Note: To run this notebook, you would need a google maps api key. Pls enter api key in the cell below

In [10]:
# Google maps client setup
from googlemaps import Client as GoogleMapsClient
############
# api_key = 
############
gmaps = GoogleMapsClient(api_key)

In [11]:
# import modules
import pandas as pd
import geopy
from unidecode import unidecode


from geopy.geocoders import Nominatim
from fuzzywuzzy import process
from unidecode import unidecode
from spellchecker import SpellChecker
import time


from geopy.geocoders import Nominatim
from geopy.exc import GeocoderTimedOut, GeocoderServiceError
import requests
import time
import numpy as np

In [12]:
# read input files
df = pd.read_csv("location_changes.csv")
wpi = pd.read_csv("WPI.csv")
iso_codes = pd.read_csv("ISO_codes.csv")

In [13]:

wpi["locode"]= wpi["UN/LOCODE"].str[:2]
wpi=wpi[["locode","Country Code"]].drop_duplicates(subset='locode')
wpi= wpi.rename(columns= {"Country Code":"country"})
wpi= wpi.drop(index=0).reset_index(drop= True)

iso_codes= iso_codes[["name","alpha-2"]]

In [14]:
df = df.rename(columns= {"previous_country":"previous_country_code", "country":"country_code"})

# merge country info from wpi ( for both previous country and current country)
df= pd.merge(left = df, right=wpi , left_on="previous_country_code", right_on= "locode", how= "left")
df = df.rename(columns= {"country":"previous_country"})
df = df.drop(columns= "locode")
df = pd.merge(left = df, right=wpi , left_on="country_code", right_on= "locode", how= "left")


# where country info is still missing, merge country info from iso_codes
df = pd.merge(left = df, right=iso_codes , left_on="country_code", right_on= "alpha-2", how= "left")
df = df.drop(columns = "alpha-2")
df['country'] = df['country'].fillna(df['name'])
df = df.drop(columns="name")
df = pd.merge(left = df, right=iso_codes , left_on="previous_country_code", right_on= "alpha-2", how= "left")
df = df.drop(columns = "alpha-2")
df['previous_country'] = df['previous_country'].fillna(df['name'])
df = df.drop(columns="name")




In [15]:

# extract required columns
df= df[["player_id","date","previous_country_code","previous_country","previous_location","country_code","country","location"]]

# filter only rows where at least one of 'previous country' or 'current country' exist
df = df[~((df["previous_location"].isna()) & (df["location"].isna()))].reset_index(drop = True)

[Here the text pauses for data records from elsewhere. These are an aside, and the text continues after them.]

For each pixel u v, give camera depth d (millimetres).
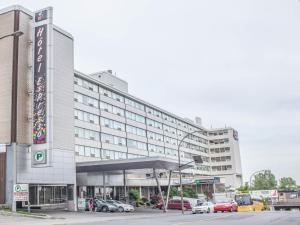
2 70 42562
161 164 50219
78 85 62812
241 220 27797
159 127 91438
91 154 63688
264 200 82938
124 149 74000
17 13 43250
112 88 72125
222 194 80688
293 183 185375
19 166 40469
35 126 40688
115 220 31234
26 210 39781
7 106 41594
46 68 41281
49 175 43688
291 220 27250
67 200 46750
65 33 47625
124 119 75750
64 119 46125
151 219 31547
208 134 129375
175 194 72688
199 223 25016
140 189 75375
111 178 65375
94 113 66125
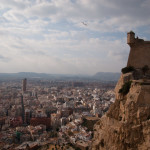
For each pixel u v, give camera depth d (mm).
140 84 43250
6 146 153250
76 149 141500
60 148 147500
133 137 39125
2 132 189375
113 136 43031
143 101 40969
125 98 47719
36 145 154375
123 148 40438
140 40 55500
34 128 198000
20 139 174625
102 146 46625
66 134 185000
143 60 54062
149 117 38844
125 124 40594
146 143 36531
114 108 49406
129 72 53156
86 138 160250
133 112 40812
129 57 56688
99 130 51062
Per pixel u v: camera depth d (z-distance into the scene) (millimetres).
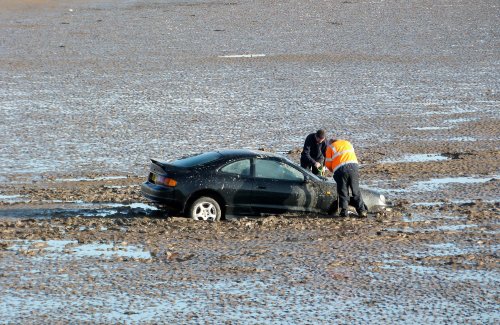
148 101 131000
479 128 111250
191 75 158625
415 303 44719
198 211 64688
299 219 65562
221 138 104750
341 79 153875
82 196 75062
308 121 115875
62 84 148125
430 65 174250
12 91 140500
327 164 67375
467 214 67000
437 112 122562
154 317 42281
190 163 65688
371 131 109500
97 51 197000
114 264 51688
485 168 88188
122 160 92562
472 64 176125
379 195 68125
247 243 57469
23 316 42219
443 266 51656
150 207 70938
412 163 90812
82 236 59094
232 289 46844
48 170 87562
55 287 46875
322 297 45594
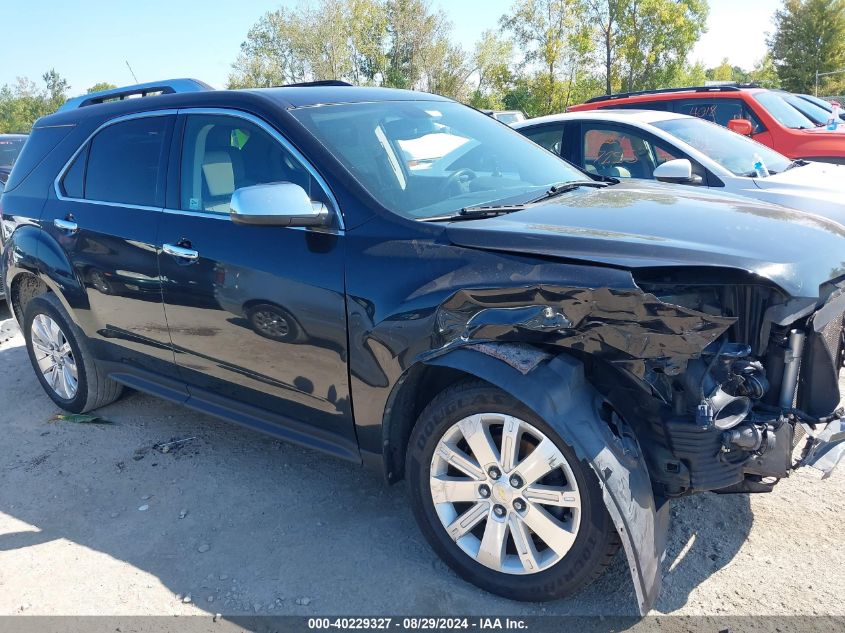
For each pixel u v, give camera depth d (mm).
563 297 2391
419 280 2723
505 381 2488
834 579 2740
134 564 3094
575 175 3889
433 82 51844
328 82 4141
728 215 2908
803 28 52781
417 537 3170
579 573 2539
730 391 2531
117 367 4273
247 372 3414
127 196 3926
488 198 3281
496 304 2527
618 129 6637
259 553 3115
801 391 2721
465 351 2605
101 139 4172
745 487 2682
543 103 42344
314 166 3154
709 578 2791
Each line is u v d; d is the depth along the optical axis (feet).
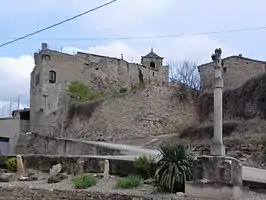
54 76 191.83
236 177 49.32
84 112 149.59
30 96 203.92
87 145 118.11
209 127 101.55
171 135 122.52
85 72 196.03
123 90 180.14
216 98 61.16
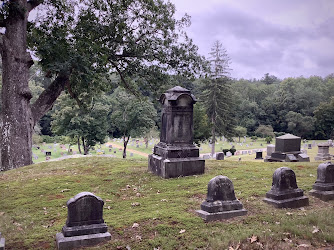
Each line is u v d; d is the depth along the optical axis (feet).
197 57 66.28
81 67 52.75
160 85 69.87
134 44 61.72
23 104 52.06
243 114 265.54
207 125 122.42
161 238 18.70
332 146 150.20
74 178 37.22
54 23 55.16
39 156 143.74
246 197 27.55
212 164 46.75
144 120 125.08
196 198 27.66
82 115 118.52
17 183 35.42
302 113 252.01
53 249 17.56
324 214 23.61
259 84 400.06
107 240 18.61
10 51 50.93
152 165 39.63
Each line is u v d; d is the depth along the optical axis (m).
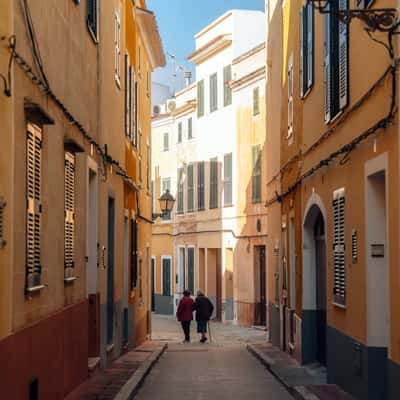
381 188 9.87
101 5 14.40
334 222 12.13
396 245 8.54
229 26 34.66
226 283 33.94
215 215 35.19
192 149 38.66
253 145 31.03
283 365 16.05
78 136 11.86
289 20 17.95
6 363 7.32
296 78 16.72
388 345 9.40
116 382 12.54
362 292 10.18
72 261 11.25
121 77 17.86
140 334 23.03
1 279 7.22
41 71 8.97
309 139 14.85
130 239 20.30
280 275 19.95
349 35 11.02
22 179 8.05
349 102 11.02
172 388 13.42
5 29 7.36
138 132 22.41
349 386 11.07
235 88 33.28
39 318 8.97
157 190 44.22
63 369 10.38
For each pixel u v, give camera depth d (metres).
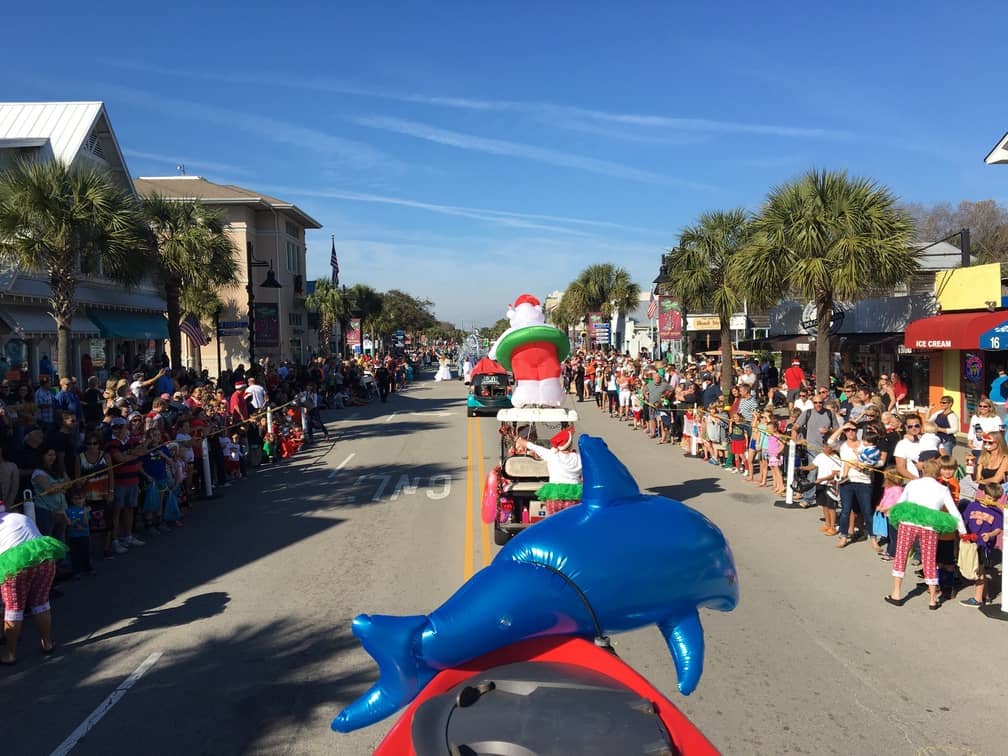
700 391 19.08
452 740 2.68
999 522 7.42
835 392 23.09
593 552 3.30
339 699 5.71
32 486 8.59
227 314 43.03
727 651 6.45
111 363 28.73
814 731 5.07
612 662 3.20
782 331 31.81
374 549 9.82
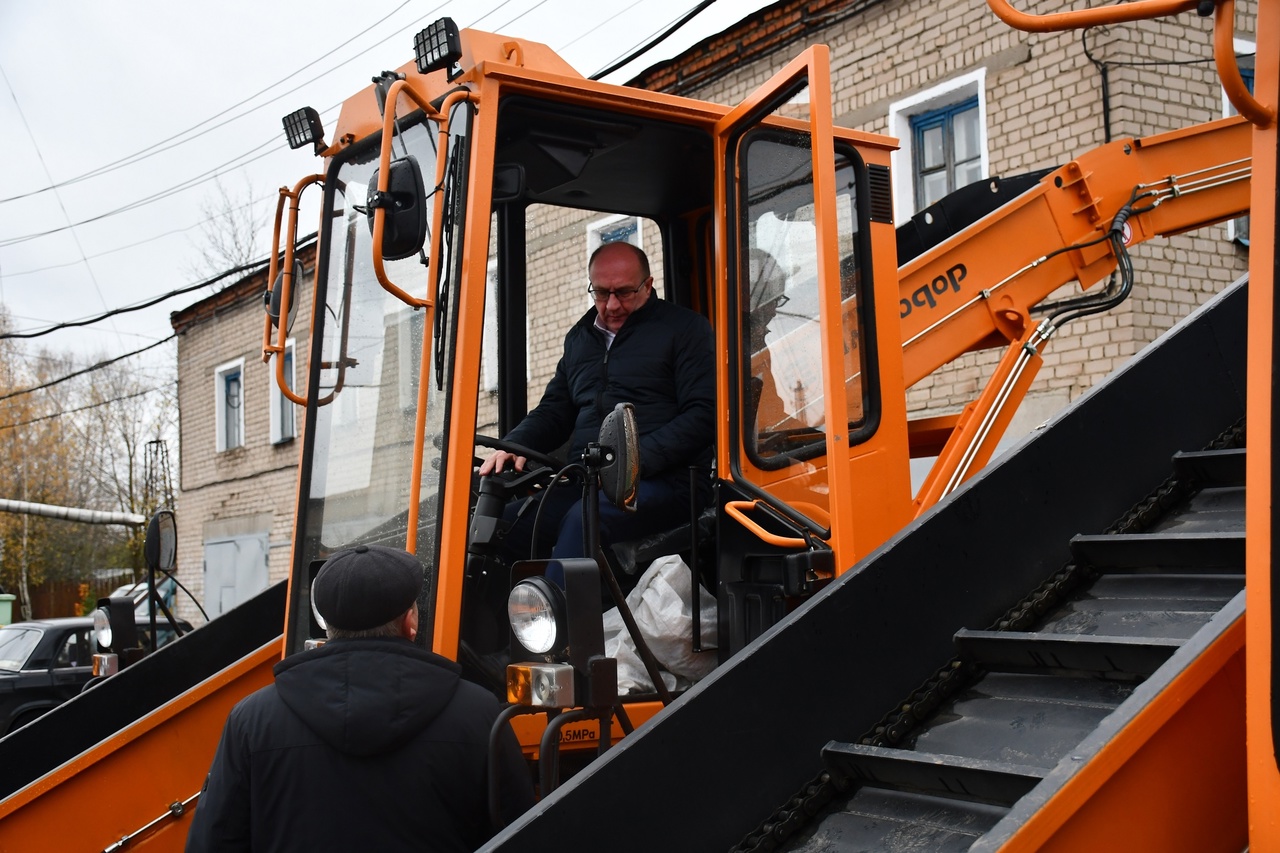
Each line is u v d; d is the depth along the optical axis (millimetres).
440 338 3596
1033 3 9125
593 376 4402
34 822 4609
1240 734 2057
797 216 3697
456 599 3451
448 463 3496
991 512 2797
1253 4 9125
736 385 3945
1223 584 2572
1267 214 1963
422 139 3951
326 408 4258
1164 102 8773
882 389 4055
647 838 2311
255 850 2471
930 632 2684
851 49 10539
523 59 3859
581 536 3891
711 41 11664
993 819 2205
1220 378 3145
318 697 2471
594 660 2615
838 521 3396
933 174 10133
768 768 2461
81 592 33156
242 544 20750
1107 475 2943
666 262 5172
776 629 2537
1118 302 5109
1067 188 5191
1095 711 2379
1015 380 4949
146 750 4871
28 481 43469
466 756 2535
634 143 4285
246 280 20438
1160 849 1938
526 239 5023
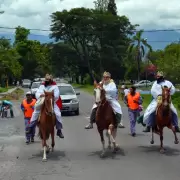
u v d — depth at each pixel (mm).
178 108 29984
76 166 10703
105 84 12633
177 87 55125
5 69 77500
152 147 13617
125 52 86312
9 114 27484
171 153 12445
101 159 11656
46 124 11922
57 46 85312
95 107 12742
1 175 9742
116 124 12609
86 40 86062
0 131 18359
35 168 10523
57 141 15164
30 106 14805
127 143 14578
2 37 85875
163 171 9898
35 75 114812
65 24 83875
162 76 13211
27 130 14672
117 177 9344
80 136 16469
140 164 10812
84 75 95500
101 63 85625
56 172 10008
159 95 13039
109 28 84812
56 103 13188
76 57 86000
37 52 110500
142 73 92875
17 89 65250
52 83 12836
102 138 12195
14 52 88688
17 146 14195
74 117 24672
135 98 16625
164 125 12617
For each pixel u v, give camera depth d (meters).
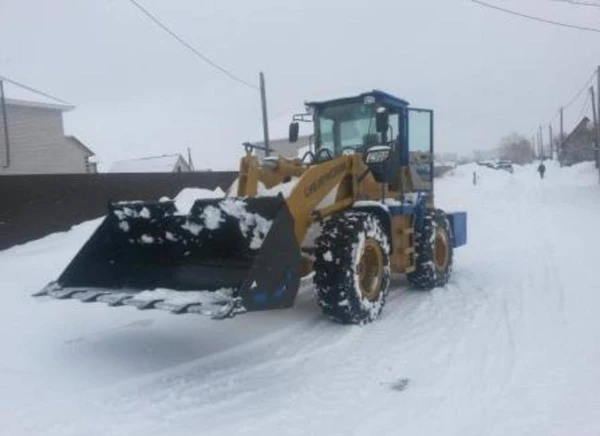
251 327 6.26
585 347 5.42
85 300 5.17
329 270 6.13
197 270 5.80
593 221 16.23
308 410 4.30
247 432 3.97
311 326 6.30
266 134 26.19
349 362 5.25
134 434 3.95
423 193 8.05
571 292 7.63
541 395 4.41
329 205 6.50
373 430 3.96
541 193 28.75
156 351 5.56
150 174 14.91
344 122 7.86
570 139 66.75
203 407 4.38
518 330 6.05
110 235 6.15
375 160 7.01
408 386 4.69
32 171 23.41
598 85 36.94
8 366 5.18
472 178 43.19
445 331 6.10
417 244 7.87
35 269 9.38
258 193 6.42
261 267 4.94
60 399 4.50
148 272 5.97
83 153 29.22
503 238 13.46
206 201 5.68
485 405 4.29
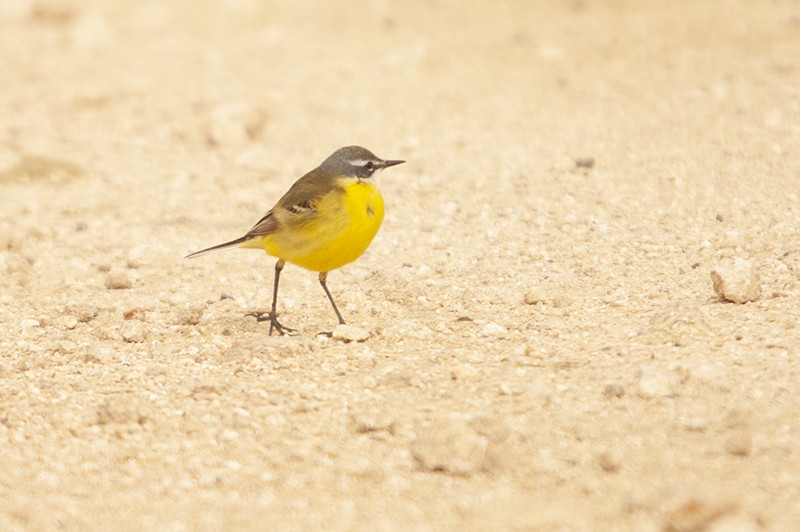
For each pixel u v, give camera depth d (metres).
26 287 14.20
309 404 9.97
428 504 8.06
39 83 24.58
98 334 12.35
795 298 11.68
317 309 12.97
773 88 19.50
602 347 10.88
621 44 24.11
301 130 20.58
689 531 7.40
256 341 11.41
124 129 21.33
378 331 12.00
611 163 17.34
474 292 13.05
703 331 10.91
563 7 28.69
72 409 10.14
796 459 8.24
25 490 8.65
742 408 9.12
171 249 15.36
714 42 23.06
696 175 16.31
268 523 7.91
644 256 13.73
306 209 11.34
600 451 8.66
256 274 14.25
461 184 17.16
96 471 8.95
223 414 9.88
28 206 17.64
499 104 21.12
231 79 23.88
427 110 21.19
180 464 9.01
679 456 8.46
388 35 27.34
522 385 10.03
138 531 7.88
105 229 16.47
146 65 25.45
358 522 7.84
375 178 11.64
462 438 8.62
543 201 16.09
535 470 8.45
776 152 16.69
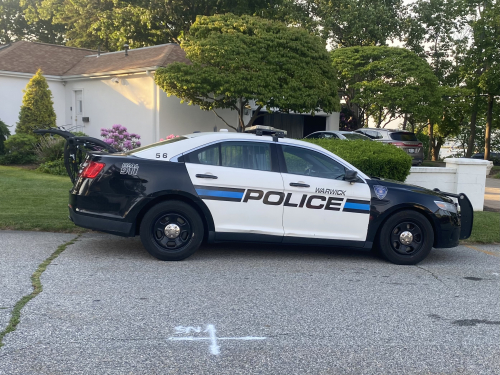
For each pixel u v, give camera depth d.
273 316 4.42
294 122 25.91
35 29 46.44
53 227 7.57
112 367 3.34
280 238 6.33
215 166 6.22
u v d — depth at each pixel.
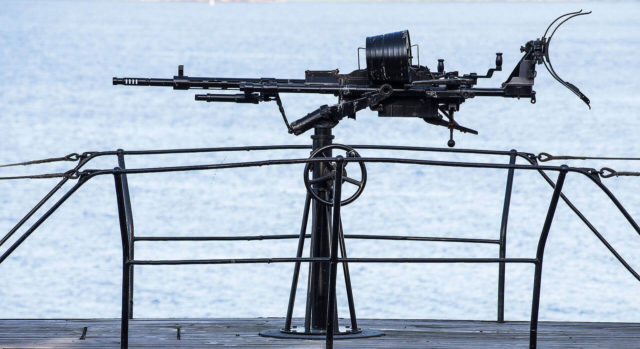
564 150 101.38
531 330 19.31
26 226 59.84
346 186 75.06
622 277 47.75
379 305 41.41
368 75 22.94
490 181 77.69
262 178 78.12
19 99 144.88
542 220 62.91
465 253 52.91
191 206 66.69
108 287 44.69
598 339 22.69
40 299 42.12
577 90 22.84
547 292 44.44
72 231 58.12
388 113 23.25
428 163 17.70
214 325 24.36
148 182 76.06
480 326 24.45
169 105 140.50
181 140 104.12
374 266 49.03
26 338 22.17
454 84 23.20
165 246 52.91
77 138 105.50
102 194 70.75
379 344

The fucntion below performs the following:   

1) id country is not NA, use city + country as search term   
2) if there is no country available search with city only
3) Look through the returned json payload, skip results athat are partial matches   
4) Extract the address compomemt of the result   
5) From the address component, extract the country, extract the city.   
6) Now, check if the country compoent matches the country in the search term. If yes, extract the location componet (lat and lon). If no, return none  
7) if 2) i.e. no country in search term, simply return the lat and lon 


In [16]:
# Function to geocode location or reverse geocode coordinates
def geocode_location(city_name, country_name=None):
    try:
        if pd.isna(city_name) or not isinstance(city_name, str):
            return None, None, None, None  # Handle missing or invalid inputs 

        # geocode with city_name and country_name if provided
        if country_name and isinstance(country_name, str):
            result = gmaps.geocode(f"{city_name}, {country_name}")
        else:
            # If no country is provided, geocode using the city only
            result = gmaps.geocode(f"{city_name}")

        if result:
            for res in result:
                # skip partial matches. They are usually incorrect
                if 'partial_match' in res and res['partial_match']:
                    continue

                # Extract address from the returned json payload
                address_components = res.get('address_components', [])
                
                # Get country and city components, confirm that they are not None
                country_component = next((comp for comp in address_components if 'country' in comp['types']), None)
                city_component = next(
                    (comp for comp in address_components if 'locality' in comp['types']), 
                    next(
                        (comp for comp in address_components if 'administrative_area_level_3' in comp['types']),  
                        next(
                            (comp for comp in address_components if 'administrative_area_level_2' in comp['types']),  
                            next(
                                (comp for comp in address_components if 'administrative_area_level_1' in comp['types']), 
                                None
                            )
                        )
                    )
                )
                
                # Check if the country exists and matches
                if country_component and country_name and isinstance(country_name, str) and country_component['long_name'].lower() == country_name.lower():
                    location = res['geometry']['location']
                    # Return lat, lon, city (if available), and country (if available)
                    return location['lat'], location['lng'], city_component['long_name'] if city_component else None, country_component['long_name']
                # If no country name is provided, return the result for the city
                elif (country_name is None or pd.isna(country_name)) and city_component:
                    location = res['geometry']['location']
                    return location['lat'], location['lng'], city_component['long_name'], country_component['long_name'] if country_component else None

        return None, None, None, None
    except Exception as e:
        print(f"Error geocoding {city_name}, {country_name}: {e}")
        return None, None, None, None

The fucntion below calls the geocode_location() function and performs the following :   

First Segment: handling previous location:   

1) if both previous location and previous country are not NA, use them to obtain lon and lat, locatin(city) name and country name
2) else if there is no country available use location (city) only   and set status to "location not in country"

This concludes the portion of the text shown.